The percentage of Minnesotans without health insurance fell to 3.8% last year — an all-time low, according to the Minnesota Department of Health.

Previous survey results by the Health Department in 2021 found an uninsured rate of 4%. The reduction is not statistically significant, the state says, although it suggests that an estimated 11,000 fewer Minnesotans were uninsured last year.

Higher rates of health insurance coverage are generally thought to be helpful in terms of patients' ability to afford health care. However, results from the Minnesota Health Access Survey, which the Health Department conducts every other year, also found increases in the share of state residents who went without care due to costs and expressed concerns about the financial protection of health insurance.

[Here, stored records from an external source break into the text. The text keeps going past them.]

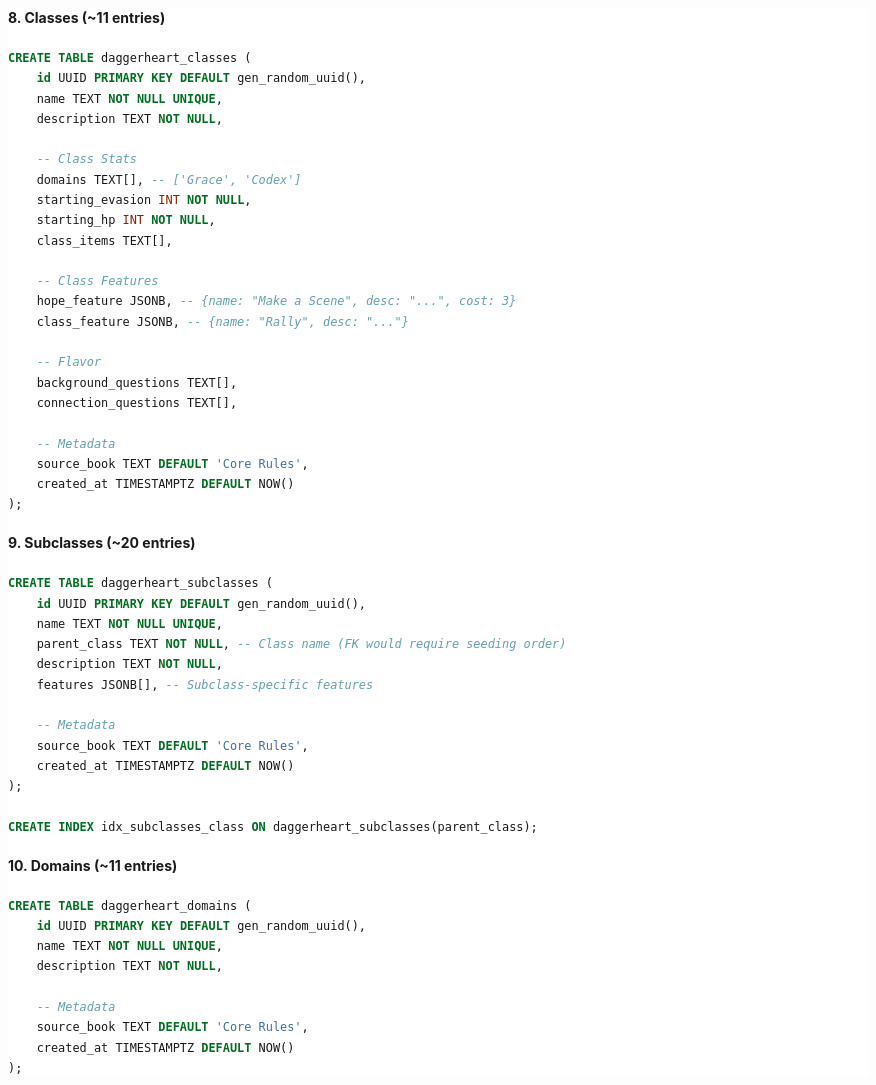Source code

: #### 8. Classes (~11 entries)

```sql
CREATE TABLE daggerheart_classes (
    id UUID PRIMARY KEY DEFAULT gen_random_uuid(),
    name TEXT NOT NULL UNIQUE,
    description TEXT NOT NULL,

    -- Class Stats
    domains TEXT[], -- ['Grace', 'Codex']
    starting_evasion INT NOT NULL,
    starting_hp INT NOT NULL,
    class_items TEXT[],

    -- Class Features
    hope_feature JSONB, -- {name: "Make a Scene", desc: "...", cost: 3}
    class_feature JSONB, -- {name: "Rally", desc: "..."}

    -- Flavor
    background_questions TEXT[],
    connection_questions TEXT[],

    -- Metadata
    source_book TEXT DEFAULT 'Core Rules',
    created_at TIMESTAMPTZ DEFAULT NOW()
);
```

#### 9. Subclasses (~20 entries)

```sql
CREATE TABLE daggerheart_subclasses (
    id UUID PRIMARY KEY DEFAULT gen_random_uuid(),
    name TEXT NOT NULL UNIQUE,
    parent_class TEXT NOT NULL, -- Class name (FK would require seeding order)
    description TEXT NOT NULL,
    features JSONB[], -- Subclass-specific features

    -- Metadata
    source_book TEXT DEFAULT 'Core Rules',
    created_at TIMESTAMPTZ DEFAULT NOW()
);

CREATE INDEX idx_subclasses_class ON daggerheart_subclasses(parent_class);
```

#### 10. Domains (~11 entries)

```sql
CREATE TABLE daggerheart_domains (
    id UUID PRIMARY KEY DEFAULT gen_random_uuid(),
    name TEXT NOT NULL UNIQUE,
    description TEXT NOT NULL,

    -- Metadata
    source_book TEXT DEFAULT 'Core Rules',
    created_at TIMESTAMPTZ DEFAULT NOW()
);
```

"We are encouraged by Minnesota's overall uninsurance rate," Dr. Brooke Cunningham, the state Health Commissioner, said in a statement. "However, we must keep in mind these rates are dynamic. ... What we are seeing is that insurance and health care costs remain a barrier for many Minnesotans."

In 2021, Minnesota was like other states in seeing expanded access to health insurance through the state-federal Medicaid program, which suspended program eligibility checks due to the COVID-19 public health emergency. Some state residents have been losing Medicaid coverage, however, since eligibility checks resumed starting last summer.

Most uninsured Minnesotans experience long-term uninsurance, meaning they lack insurance coverage for a year or longer, the Health Department says. In 2023, however, this group accounted for a smaller number and share of the uninsured, according to the new survey. More people lacked coverage on a short-term basies, meanwhile, and they were less likely to have previously had job-based health insurance.

"The increase in prior public program coverage among the short-term uninsured may be an early warning sign that people no longer eligible for public program coverage are not successfully transitioning to other coverage as was hoped for," Stefan Gildemeister, director of the state's Health Economics Program, said in a statement.